— Required action 1 —
Answer the following questions from the text on spice plantations in Goa.
(a) On which television program did Andrew Zimmern visit a spice plantation in Goa?
(b) What demonstration is included in the video of the plantation tour?
(c) For how long did the writer live in New Delhi?

— Extract to read —

Where spices come from. A tour of a spice plantation in Goa

If you’re in a region of the world where spices are grown, take in a tour of a spice plantation. On last Tuesday’s episode of Bizarre Foods, Andrew Zimmern went to a one in Goa.

Here is a video of a tour of a spice plantation in Goa (there are several) that points out the highlights of the various spices and how they are grown. The text captions tell what you’re seeing. Along with the close-up shots, are views of the entire plants. In the mix, there is a demonstration of how to climb a tree, and the food shots will make you hungry.

Here is a link Goa’s spice plantations. Make sure that food is part of the bargain. You are guaranteed shopping time.

Bizarre Foods with Andrew Zimmern: Goa, the spice of life

From the first shot of Goa in this week’s episode of Bizarre Foods, I could smell the aromas. And that’s a good thing. Although Zimmern said that the food in Goa is different than many parts of India, in New Delhi where I lived for two years, every spicy, sweet and sour taste that Zimmern mentioned could be found. That’s because New Delhi was filled with people who started out somewhere else. For those who like taste variety, India is heaven, and Zimmern once again showed how.

Saved entries:

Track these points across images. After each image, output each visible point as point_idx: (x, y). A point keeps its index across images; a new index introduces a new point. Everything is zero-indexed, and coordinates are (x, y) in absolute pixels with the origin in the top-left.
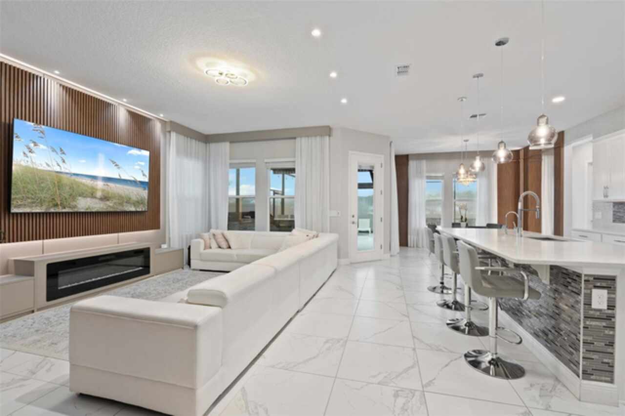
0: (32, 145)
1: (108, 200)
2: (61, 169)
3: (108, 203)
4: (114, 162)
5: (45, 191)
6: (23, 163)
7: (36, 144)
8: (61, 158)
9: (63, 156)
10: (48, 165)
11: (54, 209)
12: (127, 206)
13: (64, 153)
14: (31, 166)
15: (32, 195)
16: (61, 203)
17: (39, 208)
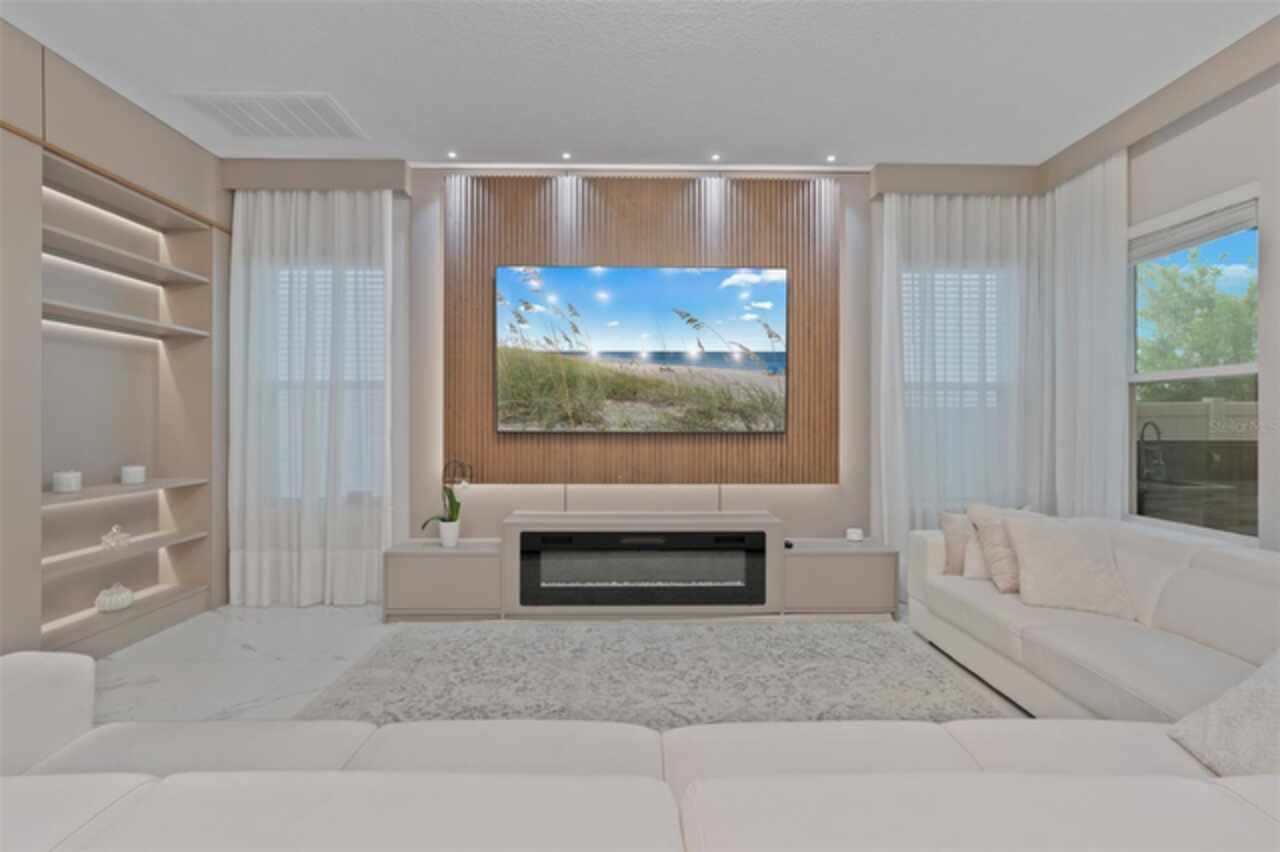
0: (522, 308)
1: (672, 404)
2: (571, 346)
3: (671, 411)
4: (684, 315)
5: (545, 392)
6: (510, 344)
7: (528, 308)
8: (571, 323)
9: (574, 319)
10: (549, 341)
11: (563, 426)
12: (720, 418)
13: (575, 314)
14: (522, 347)
15: (525, 398)
16: (573, 414)
17: (536, 423)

— Required action 2 —
Convert every line of the saved entries into a JSON list of strings, one string per line, omitting blank lines. Leave the pictures out of the answer.

— Output 1 —
(a) Bizarre Foods (Bizarre Foods with Andrew Zimmern)
(b) A demonstration of how to climb a tree
(c) Two years

— Output 2 —
[
  "Track these points across images. After each image, output each visible point as point_idx: (x, y). A point keeps its index across images; a new index introduces a new point. Everything is zero-indexed, and coordinates are (x, y) in absolute pixels with the origin in the top-left.",
  "0: (32, 145)",
  "1: (108, 200)",
  "2: (61, 169)",
  "3: (108, 203)",
  "4: (114, 162)",
  "5: (45, 191)",
  "6: (23, 163)",
  "7: (36, 144)",
  "8: (61, 158)",
  "9: (63, 156)",
  "10: (48, 165)",
  "11: (54, 209)",
  "12: (127, 206)",
  "13: (64, 153)",
  "14: (31, 166)",
  "15: (32, 195)",
  "16: (61, 203)",
  "17: (39, 208)",
  "0: (522, 308)",
  "1: (672, 404)",
  "2: (571, 346)",
  "3: (671, 411)",
  "4: (684, 315)",
  "5: (545, 392)",
  "6: (510, 344)",
  "7: (528, 308)",
  "8: (571, 323)",
  "9: (574, 319)",
  "10: (549, 341)",
  "11: (563, 426)",
  "12: (720, 418)",
  "13: (575, 314)",
  "14: (522, 347)",
  "15: (525, 398)",
  "16: (573, 414)",
  "17: (536, 423)"
]